Sacchettini a déclaré que la première étape était de surmonter les effets secondaires de l'utilisation d'un médicament contre le cancer pour traiter la maladie. La percée majeure est survenue lorsque leur groupe a trouvé une nouvelle façon de préparer le médicament.

« Nous avons constaté qu'en mélangeant l'élesclomol avec du cuivre dans une formulation spéciale, nous pouvions garder la nouvelle forme du médicament soluble avant son administration », a-t-il déclaré. « Avec cette approche, nous avons pu augmenter considérablement la survie des souris et, surtout, normaliser leur développement cérébral. »

Les collaborateurs de l'Université du Maryland, dirigée par Byung-Eun Kim, Ph.D., ont montré que l'élesclomol pouvait surmonter plus que de simples défauts du transporteur qui causent la maladie de Menkes. Le médicament ciblait également un deuxième transporteur de cuivre, impliqué dans le développement de troubles cardiaques et hépatiques hypertrophiques chez la souris et l'homme – ce qui indique que les applications thérapeutiques de l'élesclomol pourraient ne pas se limiter à la maladie de Menkes.

Le groupe de Gohil et Michael Petris, Ph.D., de l'Université du Missouri, ont montré que l'élesclomol escortait le cuivre vers différents tissus et le livrait à des enzymes utilisant du cuivre comme la cytochrome c oxydase dans les mitochondries.

Des résultats prometteurs

Grâce à ce mécanisme, l'élésclomol a empêché les lésions cérébrales et amélioré la survie des souris Menkes de 14 jours à plus de 200 jours.

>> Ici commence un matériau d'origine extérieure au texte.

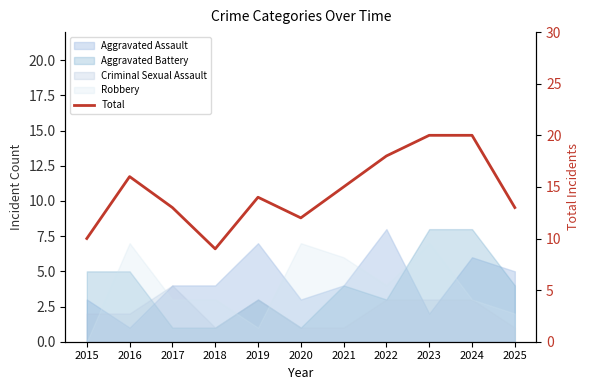

What is the value of the 1st point from the left?

10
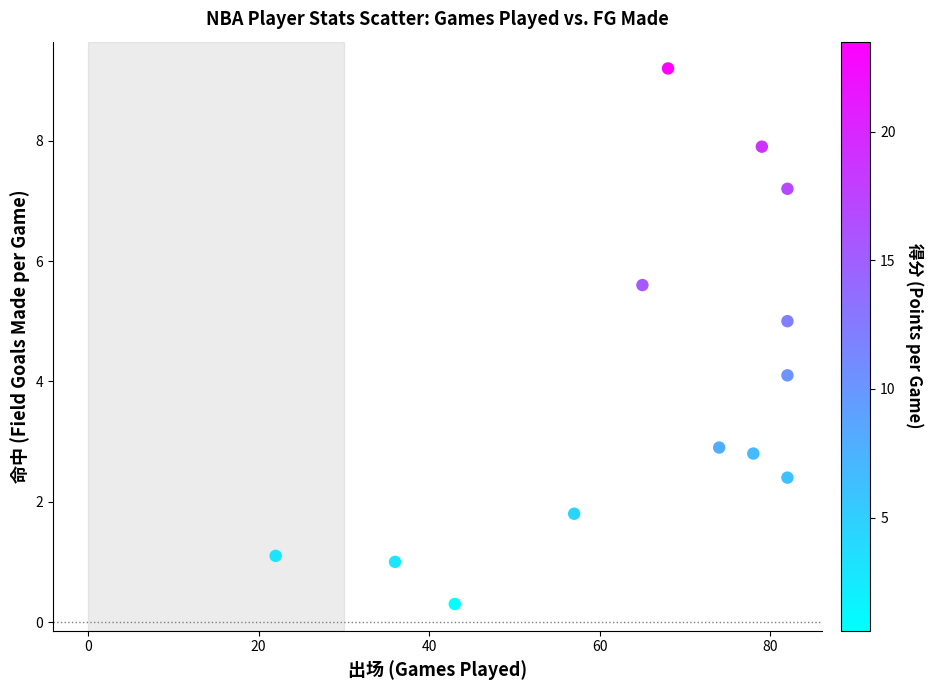

What is the range of X values (max minus min)?

60.0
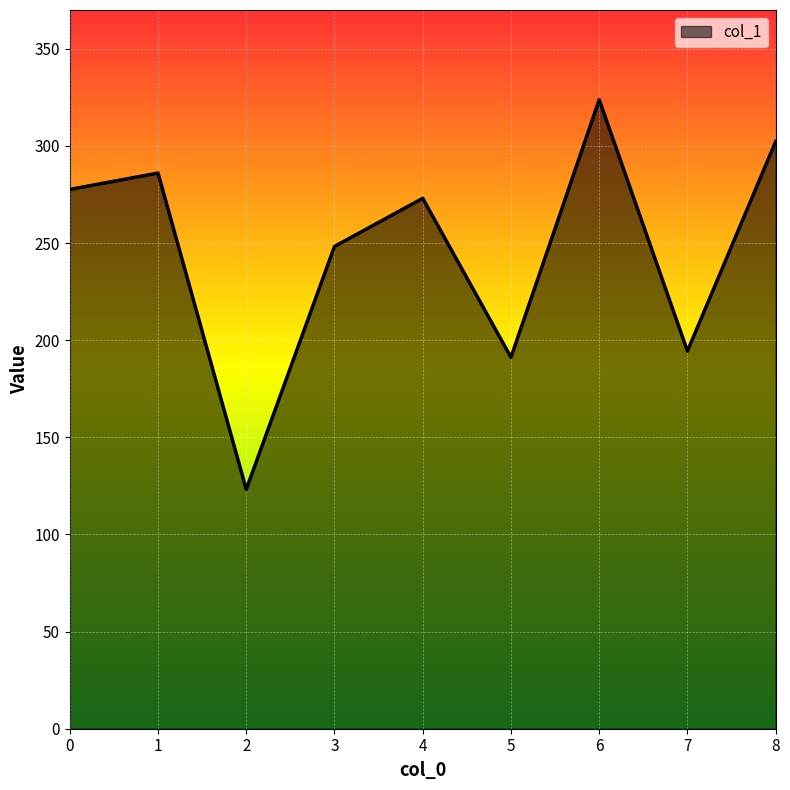

True or false: the data shows 340.8 at 7.

False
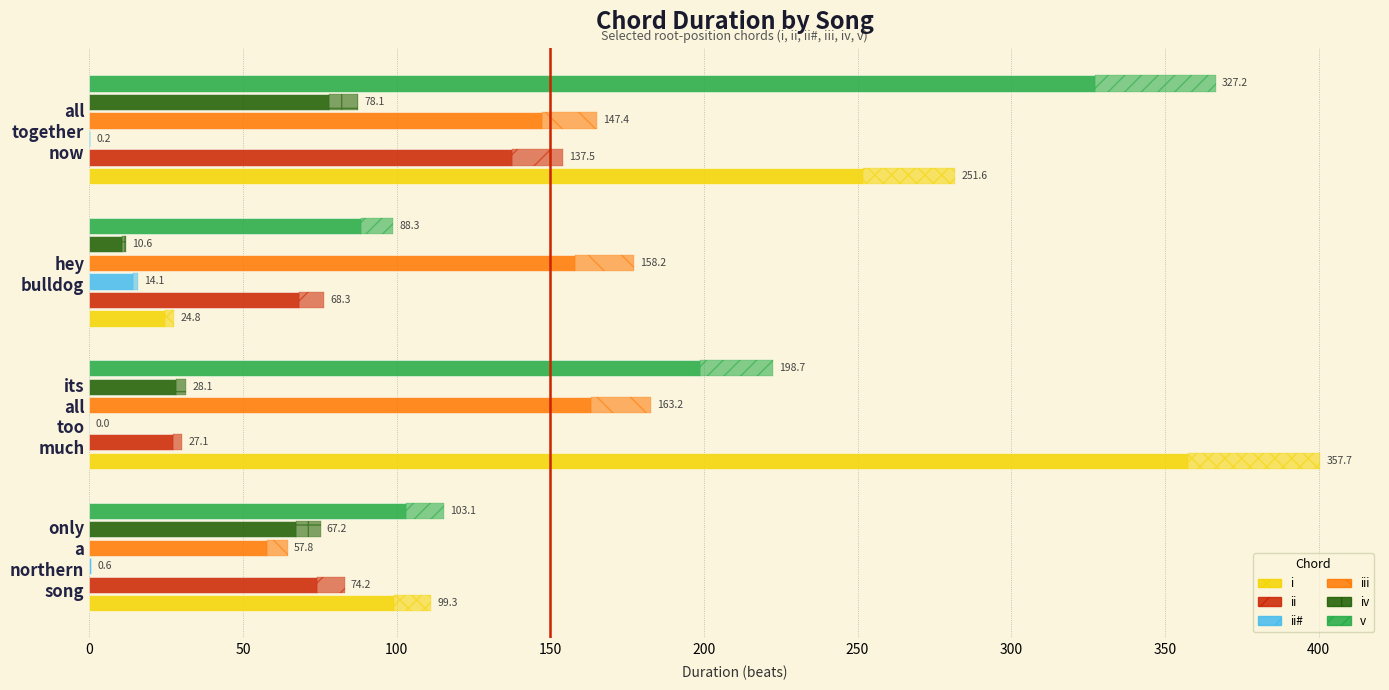

What is the difference between the maximum and minimum values in the i series?

332.9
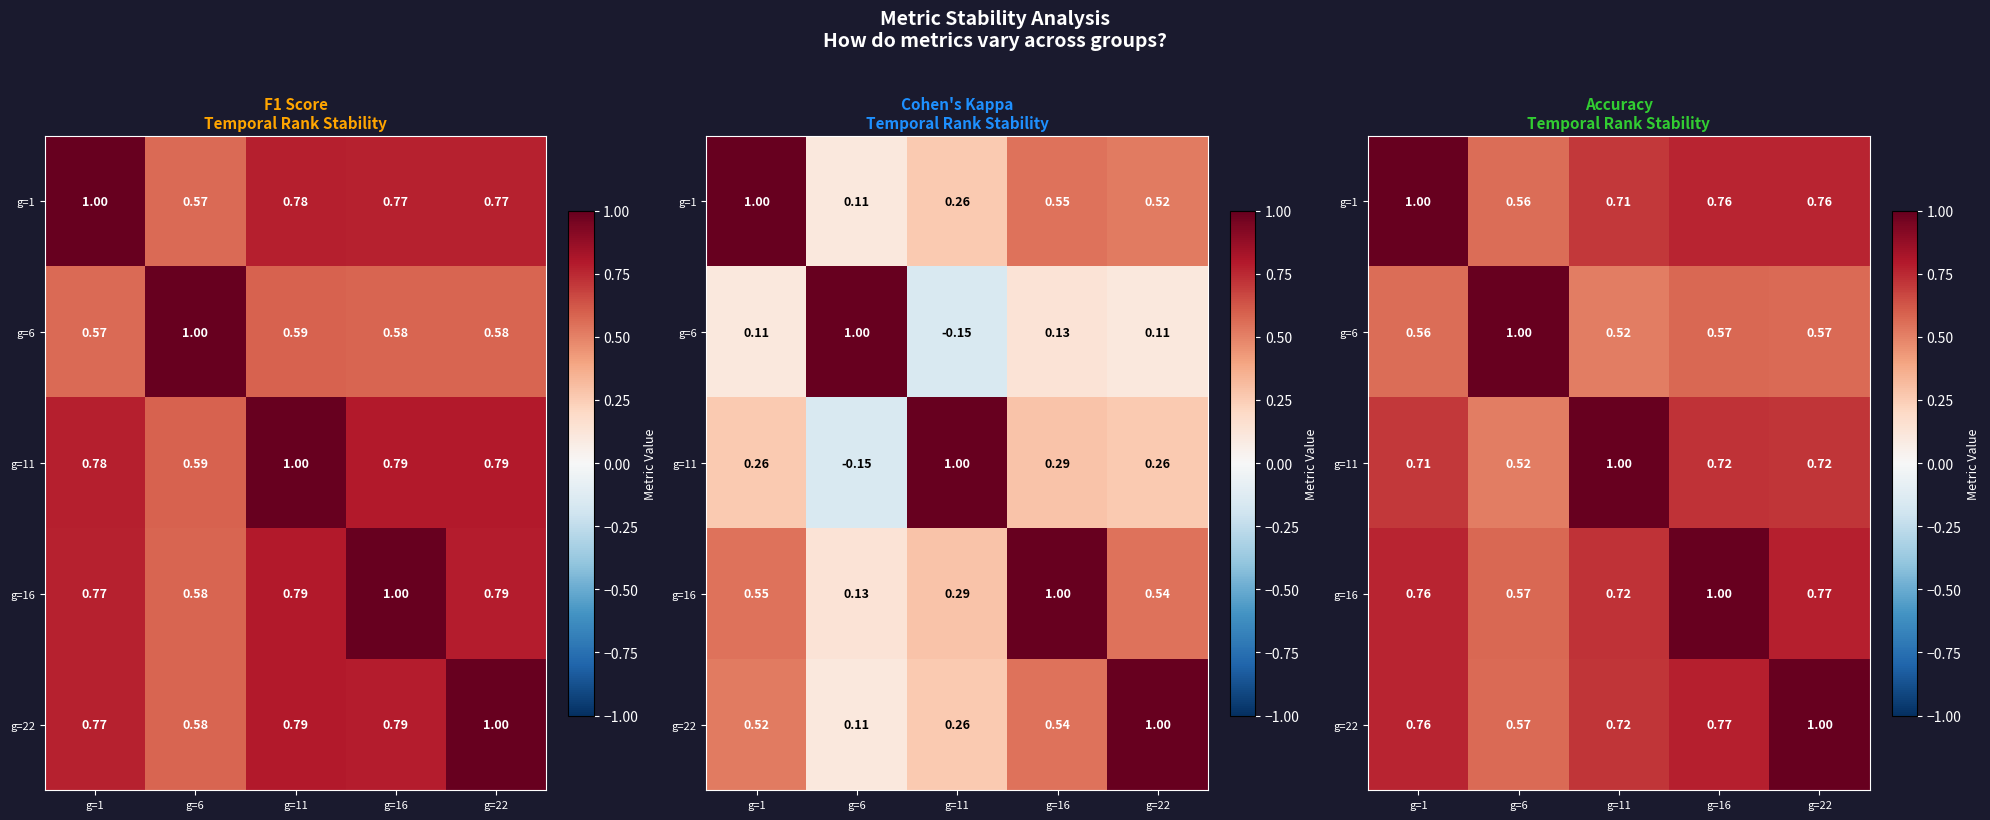

How many data points does each series have?

5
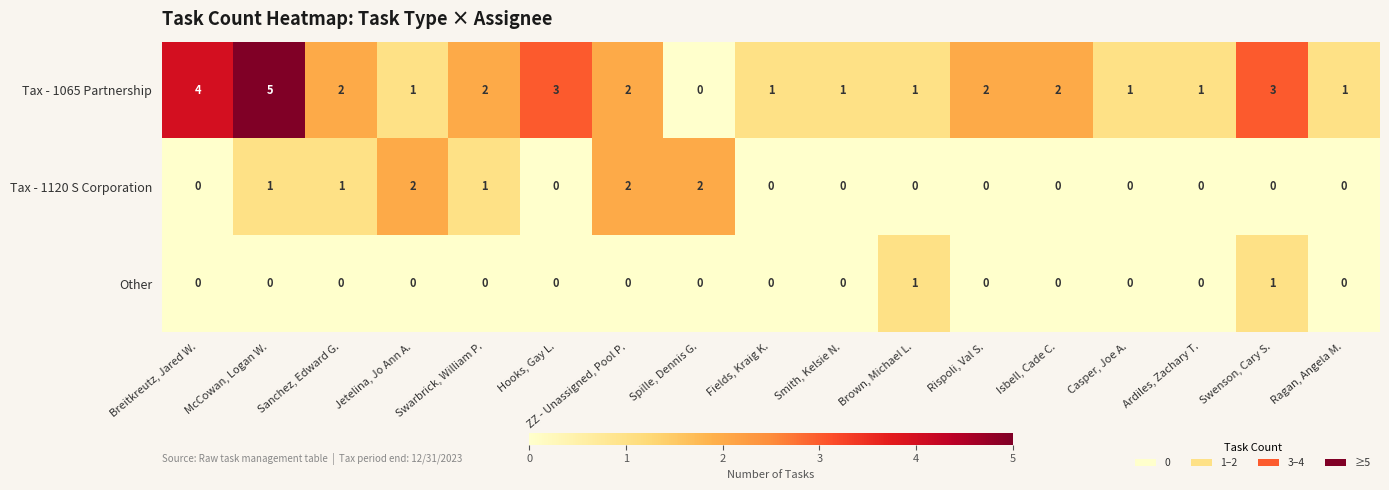

At which category is the sum across all series the highest?

McCowan, Logan W.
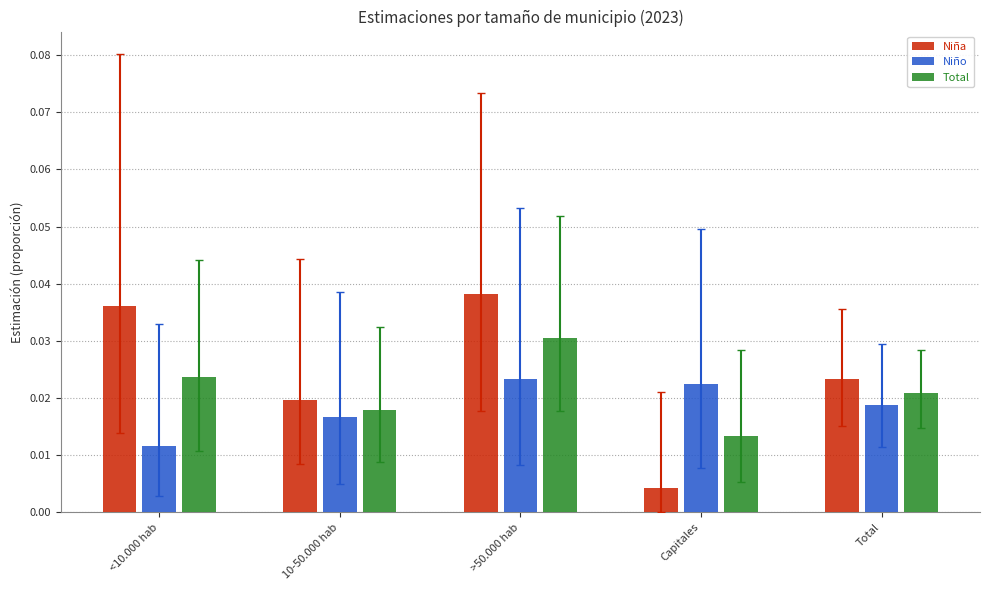

Rank the series at Total from lowest to highest value.

Niño, Total, Niña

Bien qu'il reste encore du travail à faire pour préparer le traitement des nourrissons atteints de la maladie de Menkes, Sacchettini et Gohil se disent confiants de pouvoir bientôt prolonger la survie et la qualité de vie des personnes nées avec cette maladie dévastatrice.

La source:

Texas A&M AgriLife Communications

Référence de la revue:

Guthrie, L.M., et al. (2020) Elesclomol soulage la pathologie de Menkes et la mortalité en escortant Cu aux cuproenzymes chez la souris. Science. doi.org/10.1126/science.aaz8899.